Directions:
Please output the entries below from the line that contains "выполнения: 2772 ед./час" through the final line, reproduced exactly and alone.

Supplied entries:
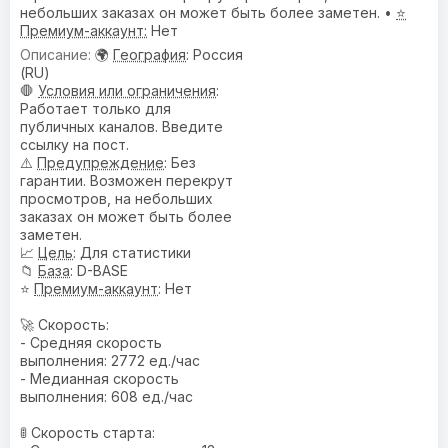
небольших заказах он может быть более заметен. •
⭐
Премиум-аккаунт:
Нет
🌍
География
: Россия
(RU)
🛑
Условия или ограничения
:
Работает только для
публичных каналов. Введите
ссылку на пост.
⚠️
Предупреждениe
: Без
гарантии. Возможен перекрут
просмотров, на небольших
заказах он может быть более
заметен.
📈
Цель
: Для статистики
📁
База
: D-BASE
⭐
Премиум-аккаунт
: Нет
🚀 Скорость:
- Средняя скорость
выполнения: 2772 ед./час
- Медианная скорость
выполнения: 608 ед./час
🚦 Скорость старта:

Answer to the problem:
выполнения: 2772 ед./час
- Медианная скорость
выполнения: 608 ед./час
🚦 Скорость старта:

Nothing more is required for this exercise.